On Friday, Apple released a major update to patch up a hole in the security of all its products with iOS 7. The flaw which was downplayed by Apple, is arguably one of their biggest lapses in security, exposing iPhone, iPad and iPod Touch users to hackers.
The glitch would allow hackers to intercept email and other forms of online communication that are meant to be encrypted.

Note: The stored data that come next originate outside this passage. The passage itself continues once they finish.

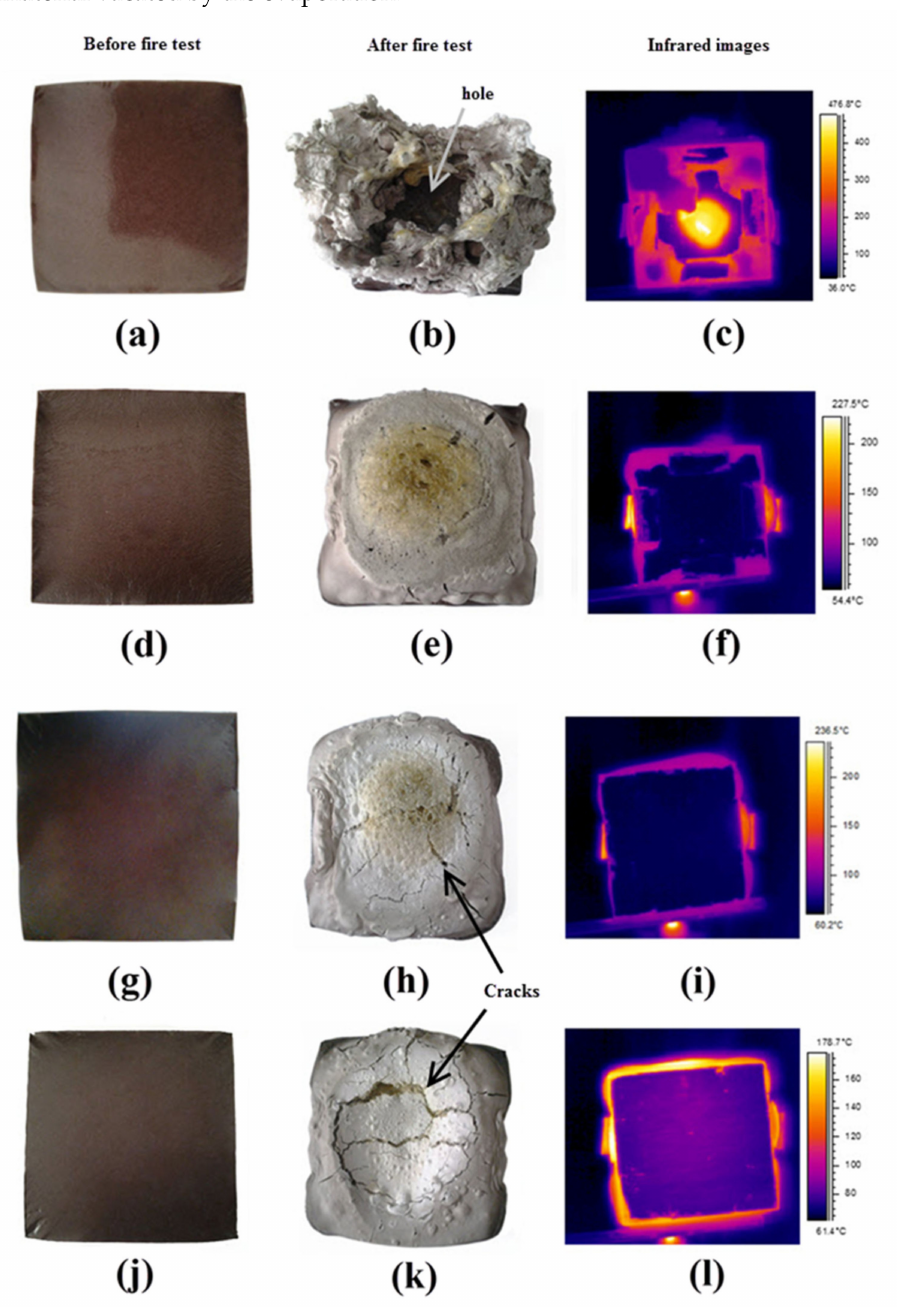
Figure 16. Images of RHA-based geopolymer binder and infrared images before and after fire- retardant test for samples S28 ( a – c ), S5 ( d – f ), S7 ( g – i ), and S23 ( j – l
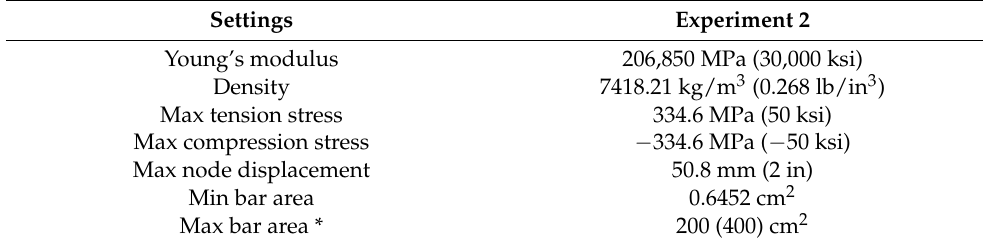
Table 5. Material properties and constraint parameter settings in experiment 2.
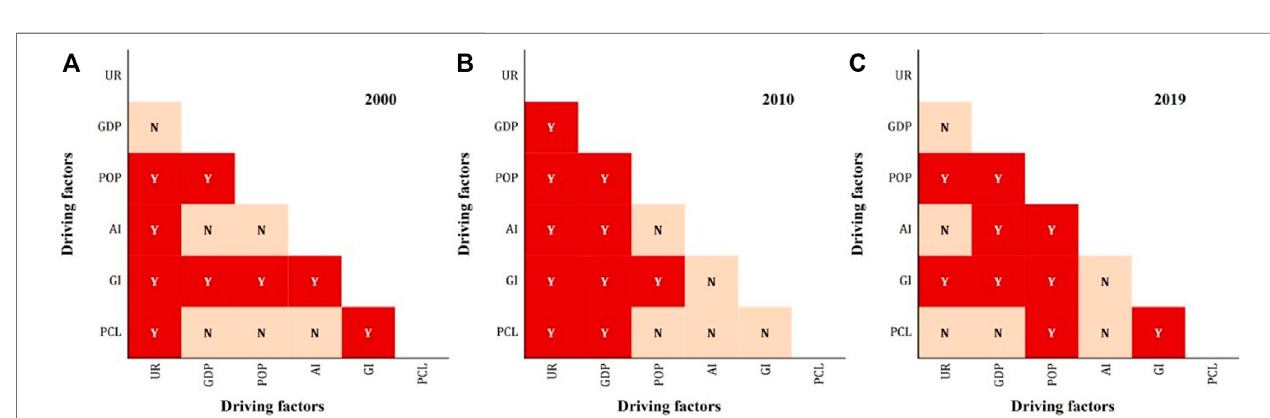
FIGURE8| Theecologicaldetectorresultsfordrivingfactorsin2000 (A) ,2010 (B) ,2019 (C) (UR:urbanizationrate,GDP:grossdomesticproductpercapita,POP: population density, AI: agricultural input, GI: grazing intensity, PCL: proportion of construction land).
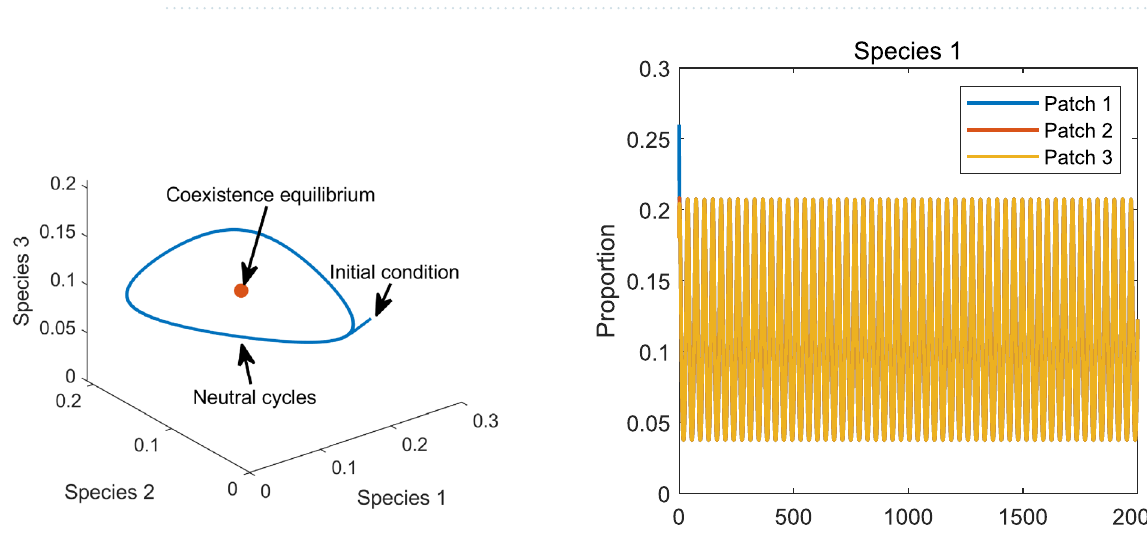
Figure 5. Left: Dynamics of the metapopulation model in Fig. 3 for patches 1 and 3 showing asymptotic stability of the coexistence equilibrium. Right: The time evolution of the proportion of species 1 in the three patches.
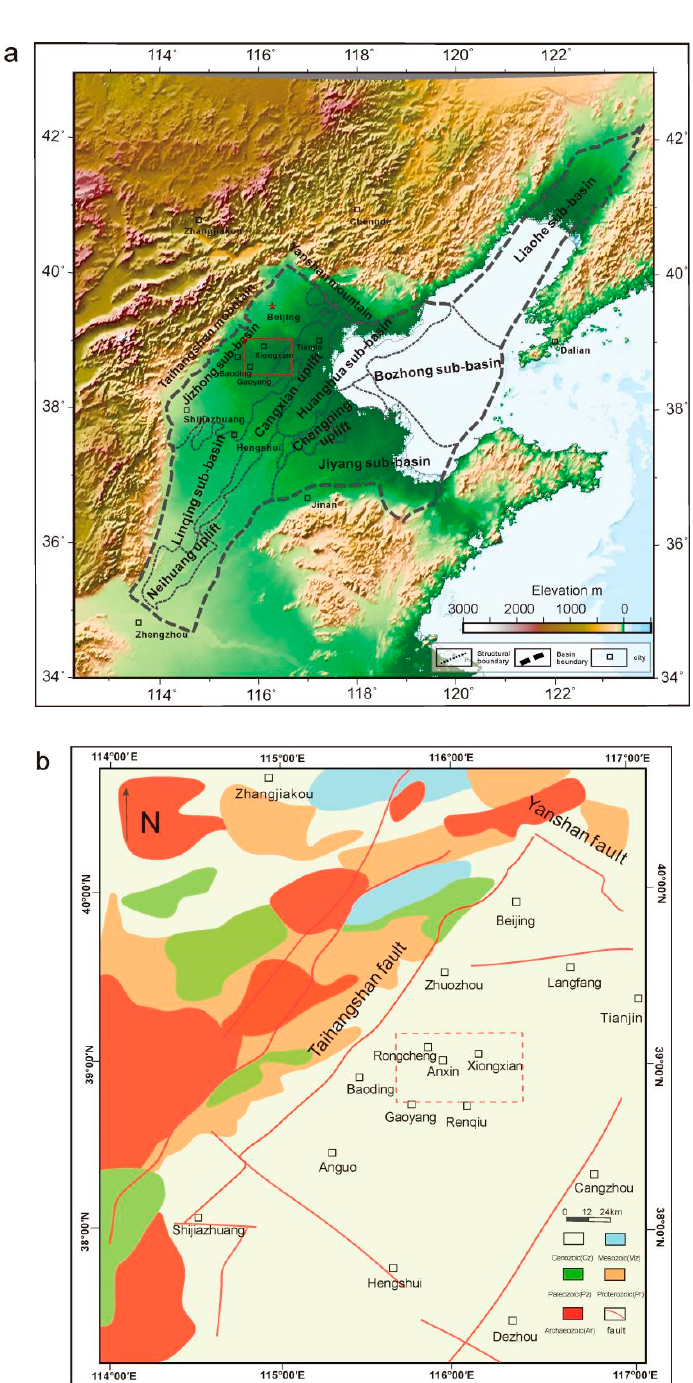
Figure 1. Structural unit divisions and stratigraphy distribution characteristics of the Xiong’an New Area (subfigure a adapted from Qiu [20]). Geotectonic location and regional geological map of the Xiong’an New Area ( a ); Stratigraphy and geological distribution characteristics of the Xiong’an New Area ( b ).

Experts claim that Mac computers that run on iOS 7 are more vulnerable to this threat.
The hackers could access the information from Apple products by means of an unsecured wireless network or through social media and email sites like Facebook and Gmail.
"It's as bad as you could imagine, that's all I can say," said Johns Hopkins University cryptography professor Matthew Green.
Apple has not released any information about how it detected the security flaw and whether it has been exploited so far.
A statement on its support website said: "The software failed to validate the authenticity of the connection."
Apple released software patches and an update for the current version of iOS for the iPhone, iPad and iTouch. "Without the fix, a hacker could impersonate a protected site and sit in the middle as email or financial data goes between the user and the real site" Green said.
The flaw has also been detected on versions of Mac OSX, which power Apple laptops and desktops. Although a patch to rectify this isn't out yet, Apple is expected to release one shortly.
As reported to Reuters, Dmitri Alperovich, chief technology officer at security firm CrowdStrike Inc. said "the issue is a fundamental bug in Apple's SSL implementation. Adam Langley, a senior engineer at Google, agreed with CrowdStrike that OS X was at risk.
Reuters goes on to report, Apple did not reply to requests for comment. The flaw appears to be in the way that well-understood protocols were implemented, an embarrassing lapse for a company of Apple's stature and technical prowess.
It should also be noted that because hackers will also be studying the patch, they could develop programs to take advantage of the flaw within days or even hours.